A data breach at American grocery store Schnucks between December 2012 and March 2013 exposed an estimated 2.4 million credit and debit cards. This widespread breach resulted in an estimated $80m loss and sparked state and federal consumer lawsuits against the grocer, as well as another suit by the grocer’s insurer.
Following the initial news of the mass data breach, Schnucks sought coverage for the breach under both their commercial general liability and cyber policies in May 2013.
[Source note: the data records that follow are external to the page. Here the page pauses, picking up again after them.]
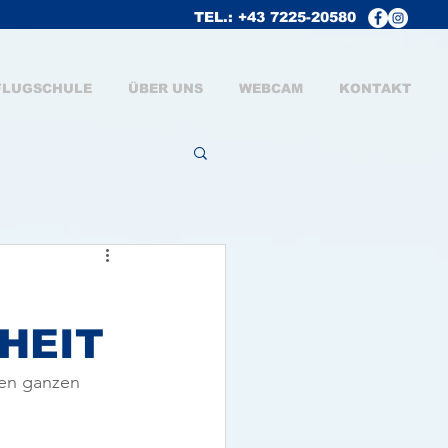
TEL.: +43 7225-20580
FLUGSCHULE
ÜBER UNS
WEBCAM
KONTAKT
HEIT
en ganzen 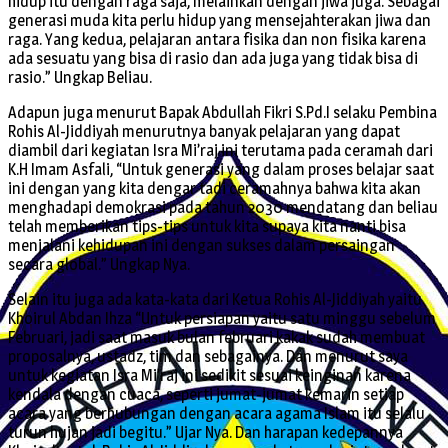
hidup itu dengan raga saja, melainkan dengan jiwa juga. Sebagai
generasi muda kita perlu hidup yang mensejahterakan jiwa dan
raga. Yang kedua, pelajaran antara fisika dan non fisika karena
ada sesuatu yang bisa di rasio dan ada juga yang tidak bisa di
rasio.” Ungkap Beliau.
Adapun juga menurut Bapak Abdullah Fikri S.Pd.I selaku Pembina
Rohis Al-Jiddiyah menurutnya banyak pelajaran yang dapat
diambil dari kegiatan Isra Mi’raj ini terutama pada ceramah dari
K.H Imam Asfali, “Untuk generasi yang dalam proses belajar saat
ini dengan yang kita dengar tadi ceramahnya bahwa kita akan
menghadapi demokrasi pada tahun 2030 mendatang dan beliau
telah memberikan tips-tips untuk kita supaya kita nanti bisa
menjalani kehidupan ini dengan sukses dalam persaingan
secara global.” Ungkap Nya.
Selain itu juga ada kata-kata dari Ketua Rohis Al-Jiddiyah yaitu
Khoirul Abdan Ihza “Untuk persiapan yaitu satu minggu sebelum
Februari, jadi saat masuk bulan februari kakak sudah membuat
proposalnya, ustadz, tim dan sebagainya. Dan menurut saya
untuk kegiatan Isra Mi’raj ini sedikit sesuai keinginan karena
kendala dengan cuaca, seperti jumat-jumat kemarin setiap
acara yang berhubungan dengan acara agama Islam itu selalu
turun hujan jadi begitu.” Ujar Nya. Dan harapan kedepannya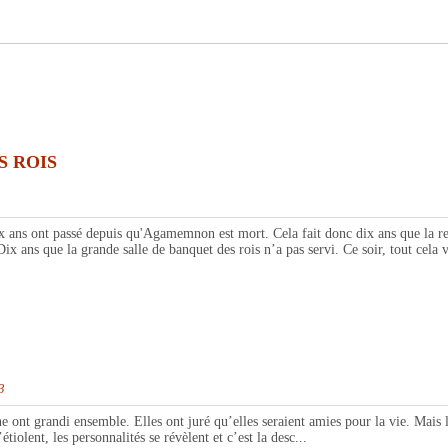
S ROIS
nt passé depuis qu'Agamemnon est mort. Cela fait donc dix ans que la reine
ix ans que la grande salle de banquet des rois n’a pas servi. Ce soir, tout cela 
3
andi ensemble. Elles ont juré qu’elles seraient amies pour la vie. Mais lorsqu
étiolent, les personnalités se révèlent et c’est la desc...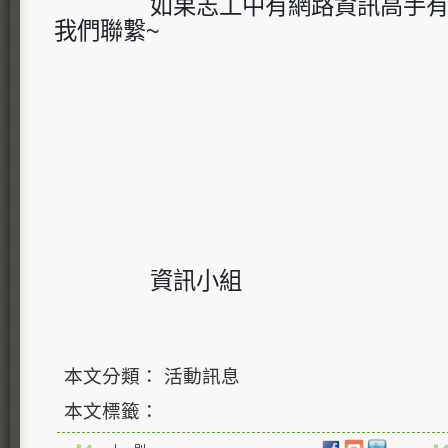
如果志工中有網路資訊高手
我們聯繫~
資訊小組
本文分類： 活動訊息
本文標籤：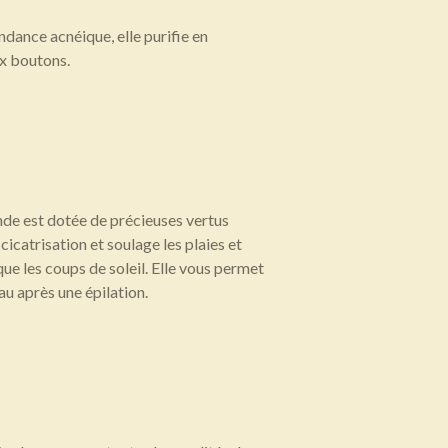
dance acnéique, elle purifie en
ux boutons.
nde est dotée de précieuses vertus
 cicatrisation et soulage les plaies et
 que les coups de soleil. Elle vous permet
u après une épilation.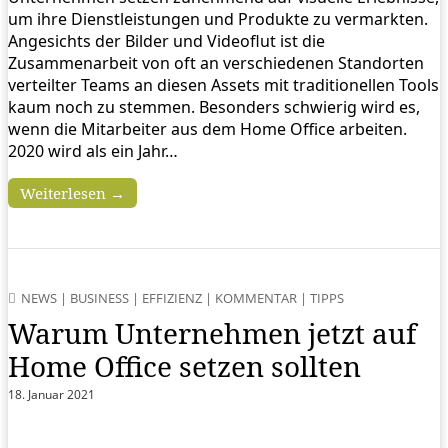
um ihre Dienstleistungen und Produkte zu vermarkten.
Angesichts der Bilder und Videoflut ist die
Zusammenarbeit von oft an verschiedenen Standorten
verteilter Teams an diesen Assets mit traditionellen Tools
kaum noch zu stemmen. Besonders schwierig wird es,
wenn die Mitarbeiter aus dem Home Office arbeiten.
2020 wird als ein Jahr…
Weiterlesen →
NEWS
|
BUSINESS
|
EFFIZIENZ
|
KOMMENTAR
|
TIPPS
Warum Unternehmen jetzt auf
Home Office setzen sollten
18. Januar 2021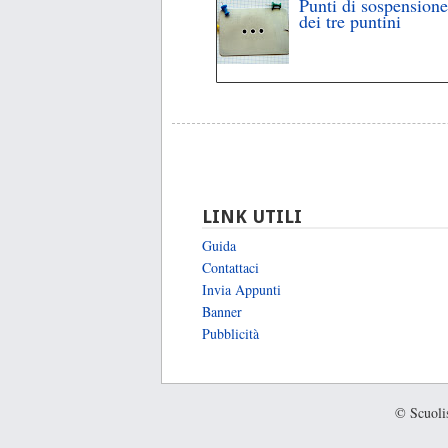
Punti di sospensione
dei tre puntini
LINK UTILI
Guida
Contattaci
Invia Appunti
Banner
Pubblicità
© Scuolis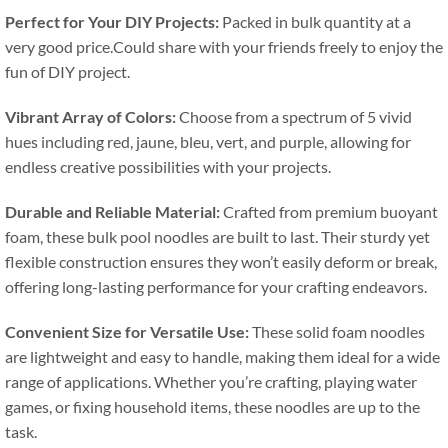
Perfect for Your DIY Projects
:
Packed in bulk quantity at a
very good price.Could share with your friends freely to enjoy the
fun of DIY project
.
Vibrant Array of Colors
:
Choose from a spectrum of
5
vivid
hues including red
, jaune, bleu, vert,
and purple
,
allowing for
endless creative possibilities with your projects
.
Durable and Reliable Material
:
Crafted from premium buoyant
foam
,
these bulk pool noodles are built to last
.
Their sturdy yet
flexible construction ensures they won’t easily deform or break
,
offering long-lasting performance for your crafting endeavors
.
Convenient Size for Versatile Use
:
These solid foam noodles
are lightweight and easy to handle
,
making them ideal for a wide
range of applications
.
Whether you’re crafting
,
playing water
games
,
or fixing household items
,
these noodles are up to the
task
.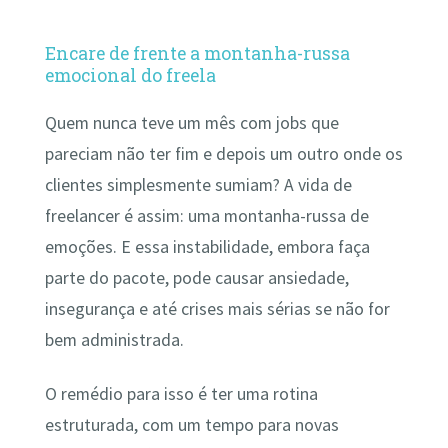
Encare de frente a montanha-russa
emocional do freela
Quem nunca teve um mês com jobs que
pareciam não ter fim e depois um outro onde os
clientes simplesmente sumiam? A vida de
freelancer é assim: uma montanha-russa de
emoções. E essa instabilidade, embora faça
parte do pacote, pode causar ansiedade,
insegurança e até crises mais sérias se não for
bem administrada.
O remédio para isso é ter uma rotina
estruturada, com um tempo para novas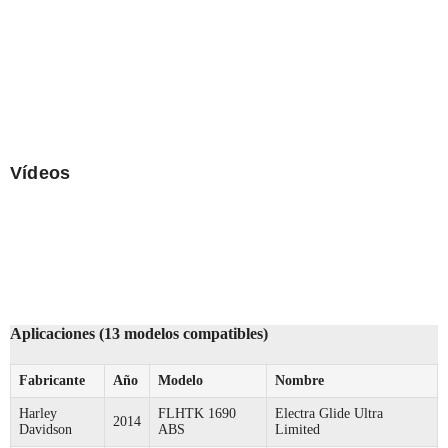
Vídeos
Aplicaciones (13 modelos compatibles)
Fabricante
Año
Modelo
Nombre
Harley
FLHTK 1690
Electra Glide Ultra
2014
Davidson
ABS
Limited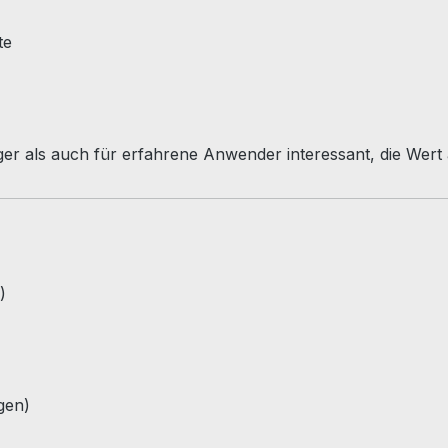
te
iger als auch für erfahrene Anwender interessant, die Wert 
)
gen)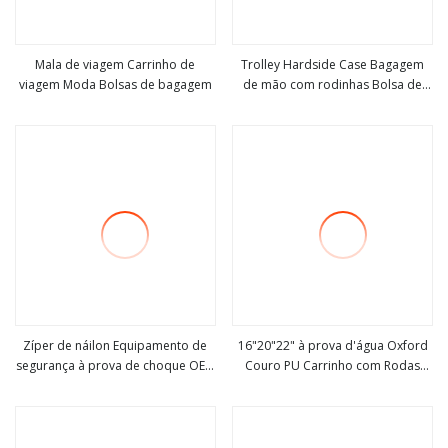
Mala de viagem Carrinho de
Trolley Hardside Case Bagagem
viagem Moda Bolsas de bagagem
de mão com rodinhas Bolsa de
Veja mais
Veja mais
cosméticos para viagem
Zíper de náilon Equipamento de
16"20"22" à prova d'água Oxford
segurança à prova de choque OEM
Couro PU Carrinho com Rodas
Veja mais
Veja mais
Estojo de ferramentas de EVA duro
Viagem de Negócios Bagagem
Saco de bagagem Estilo Estojo de
Embarque Bolsa Mala (CY9957)
EVA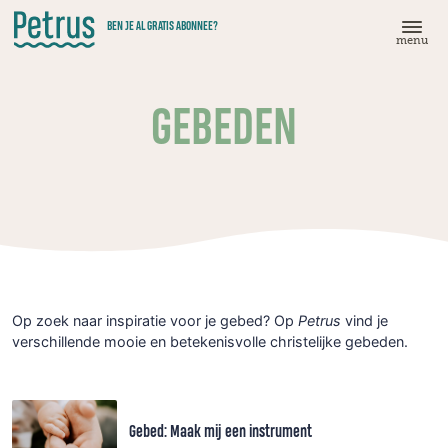
Doorgaan
BEN JE AL GRATIS ABONNEE?
naar
menu
hoofdinhoud
GEBEDEN
Op zoek naar inspiratie voor je gebed? Op
Petrus
vind je
verschillende mooie en betekenisvolle christelijke gebeden.
Gebed: Maak mij een instrument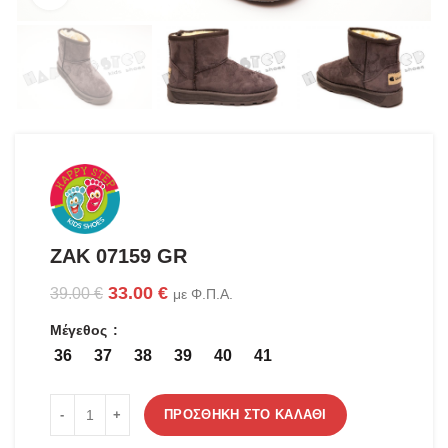
ZAK 07159 GR
Original
Η
33.00
€
39.00
€
με Φ.Π.Α.
price
τρέχουσα
Μέγεθος
was:
τιμή
39.00 €.
είναι:
36
37
38
39
40
41
33.00 €.
ZAK 07159 GR ποσότητα
ΠΡΟΣΘΉΚΗ ΣΤΟ ΚΑΛΆΘΙ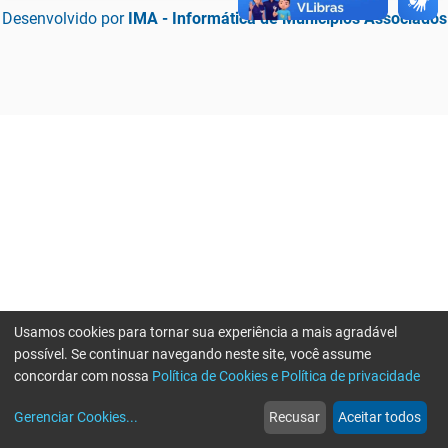
Desenvolvido por
IMA - Informática de Municípios Associados
Usamos cookies para tornar sua experiência a mais agradável
possível. Se continuar navegando neste site, você assume
concordar com nossa
Política de Cookies e Política de privacidade
home
build_circle
event
web
more_horiz
Erro ao enviar informações, por favor tente novamente
Gerenciar Cookies
...
Recusar
Aceitar todos
Início
Serviços
Eventos
Notícias
Mais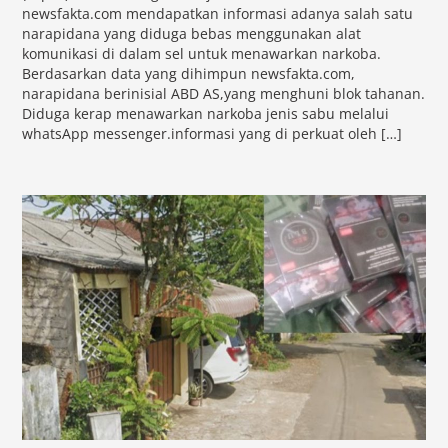
newsfakta.com mendapatkan informasi adanya salah satu
narapidana yang diduga bebas menggunakan alat
komunikasi di dalam sel untuk menawarkan narkoba.
Berdasarkan data yang dihimpun newsfakta.com,
narapidana berinisial ABD AS,yang menghuni blok tahanan.
Diduga kerap menawarkan narkoba jenis sabu melalui
whatsApp messenger.informasi yang di perkuat oleh […]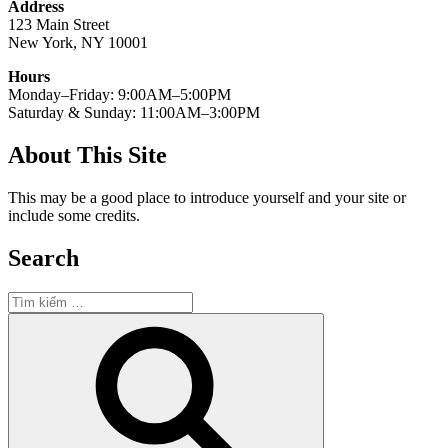
Address
123 Main Street
New York, NY 10001
Hours
Monday–Friday: 9:00AM–5:00PM
Saturday & Sunday: 11:00AM–3:00PM
About This Site
This may be a good place to introduce yourself and your site or
include some credits.
Search
Tìm
kiếm:
Tìm
kiếm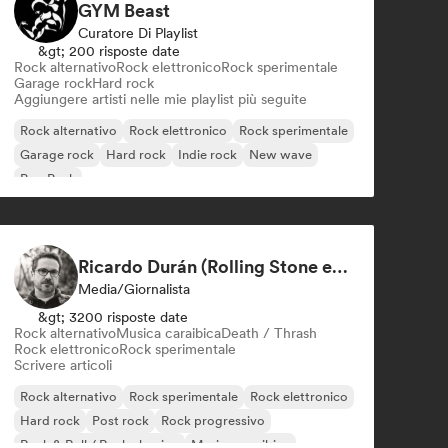
GYM Beast
Curatore Di Playlist
&gt; 200 risposte date
Rock alternativo
Rock elettronico
Rock sperimentale
Garage rock
Hard rock
Aggiungere artisti nelle mie playlist più seguite
Rock alternativo
Rock elettronico
Rock sperimentale
Garage rock
Hard rock
Indie rock
New wave
Pop Punk
Ricardo Durán (Rolling Stone en Español-Editor-in-chief)
Media/Giornalista
&gt; 3200 risposte date
Rock alternativo
Musica caraibica
Death / Thrash
Rock elettronico
Rock sperimentale
Scrivere articoli
Rock alternativo
Rock sperimentale
Rock elettronico
Hard rock
Post rock
Rock progressivo
Rock & Roll / Rock classico
Musica caraibica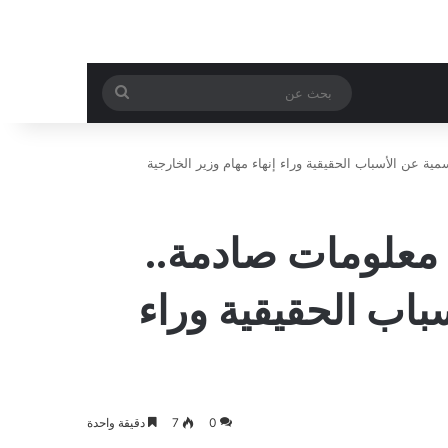
بحث
عن
عن الأسباب الحقيقية وراء إنهاء مهام وزير الخارجية
معلومات صادمة..
اب الحقيقية وراء
0
7
دقيقة واحدة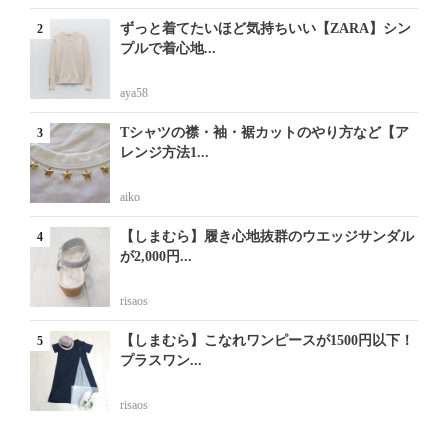
ずっと着てたいほど気持ちいい【ZARA】シン
プルで着心地...
aya58
Tシャツの襟・袖・裾カットのやり方など【ア
レンジ方法1...
aiko
【しまむら】履き心地抜群のウエッジサンダル
が2,000円...
risaos
【しまむら】こなれワンピースが1500円以下！
プラスワン...
risaos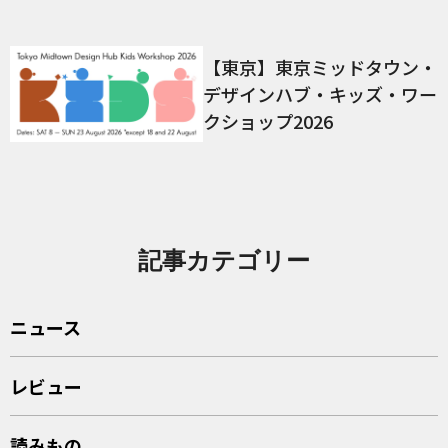
【東京】東京ミッドタウン・
デザインハブ・キッズ・ワー
クショップ2026
記事カテゴリー
ニュース
レビュー
読みもの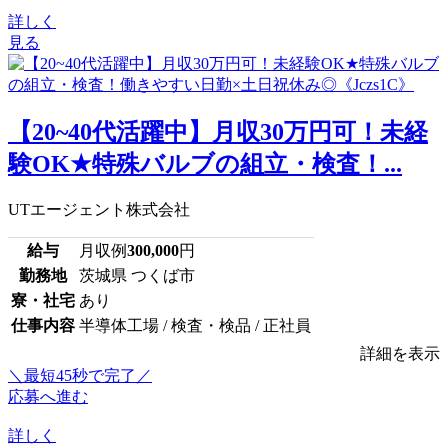
詳しく
見る
【20~40代活躍中】月収30万円可！未経
験OK★特殊バルブの組立・検査！...
UTエージェント株式会社
給与
月収例
300,000
円
勤務地
茨城県 つくば市
寮・社宅
あり
仕事内容
半導体工場 / 検査・検品 / 正社員
詳細を表示
＼最短45秒で完了／
応募へ進む
詳しく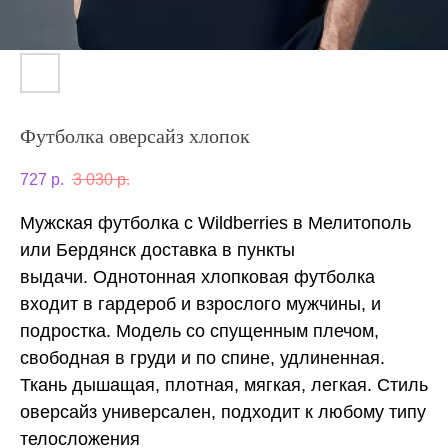
Футболка оверсайз хлопок
727
р.
3 030
р.
Мужская футболка с Wildberries в Мелитополь
или Бердянск доставка в пункты
выдачи. Однотонная хлопковая футболка
входит в гардероб и взрослого мужчины, и
подростка. Модель со спущенным плечом,
свободная в груди и по спине, удлиненная.
Ткань дышащая, плотная, мягкая, легкая. Стиль
оверсайз универсален, подходит к любому типу
телосложения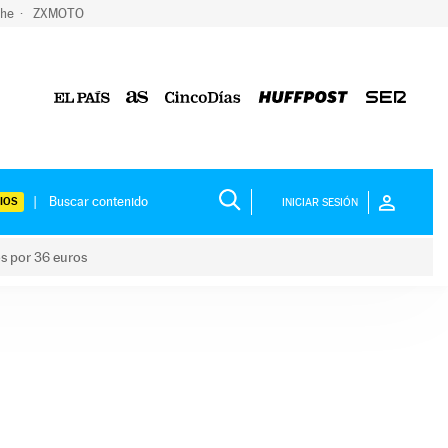
che
ZXMOTO
IOS
INICIAR SESIÓN
os por 36 euros
los niños por 36 euros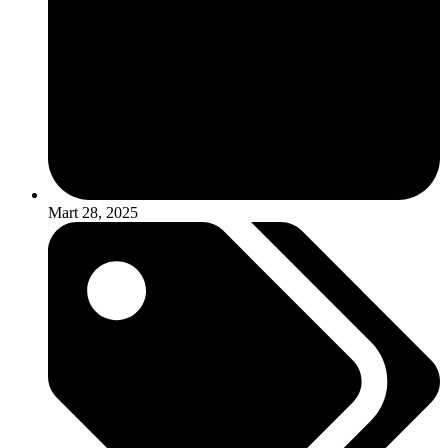
Mart 28, 2025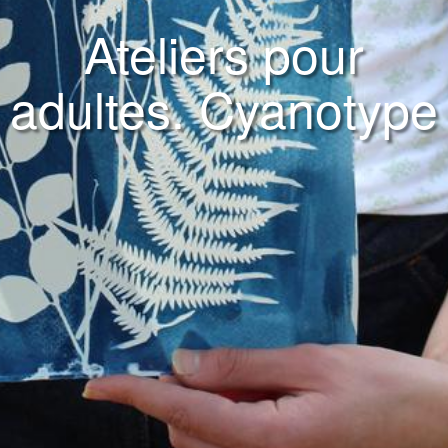
Ateliers pour
adultes. Cyanotype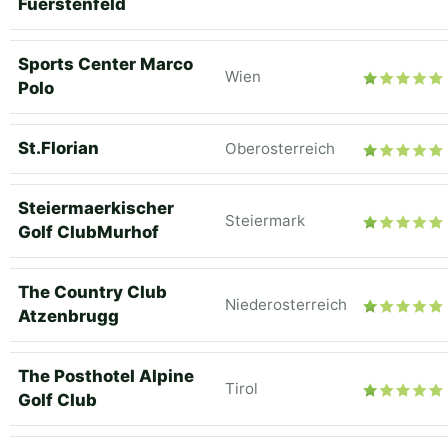
Fuerstenfeld
Sports Center Marco
Wien
Polo
St.Florian
Oberosterreich
Steiermaerkischer
Steiermark
Golf ClubMurhof
The Country Club
Niederosterreich
Atzenbrugg
The Posthotel Alpine
Tirol
Golf Club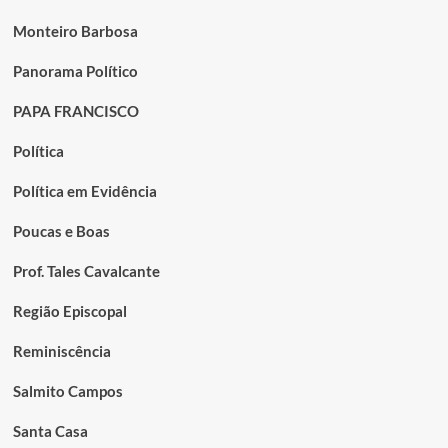
Monteiro Barbosa
Panorama Político
PAPA FRANCISCO
Política
Política em Evidência
Poucas e Boas
Prof. Tales Cavalcante
Região Episcopal
Reminiscência
Salmito Campos
Santa Casa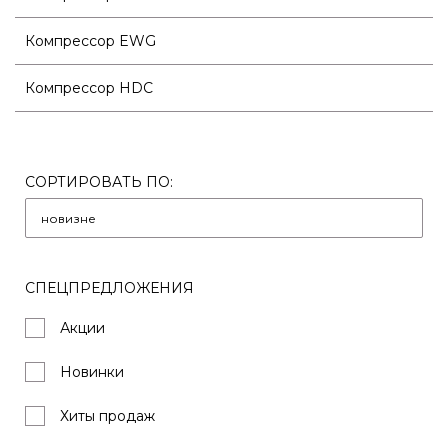
Компрессор EWG
Компрессор HDC
СОРТИРОВАТЬ ПО:
СПЕЦПРЕДЛОЖЕНИЯ
Акции
Новинки
Хиты продаж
However, in August their excess CGL carrier filed a suit in the US courts to pre-empt coverage under the CGL form. Schnucks’ CGL carrier stated that the claim is a pure financial loss and is therefore precluded from cover for a variety of reasons which include cover only being provided for bodily injury or tangible property damage, the fact that data is not considered tangible property under the policy, and that there exists an exclusion for contractual liability.
This case should serve as a warning that insurance companies are increasingly pursuing legal action to avoid paying for losses linked to data breaches of this nature when filed under CGL policies.
Conversely, last week Schnucks’ specialist cyber insurer also filed a similar suit as the CGL carrier, but for very different reasons, which included late notification as the claim was reported more than 90 days after the discovery of the breach and no prior consent obtained before incurring costs.
As this case demonstrates, data loss can give rise to very large losses. CGL forms rarely explicitly cover the costs and even claiming on cyber insurance policies can be difficult if the insured is unaware of the conditions of the policy and how they operate.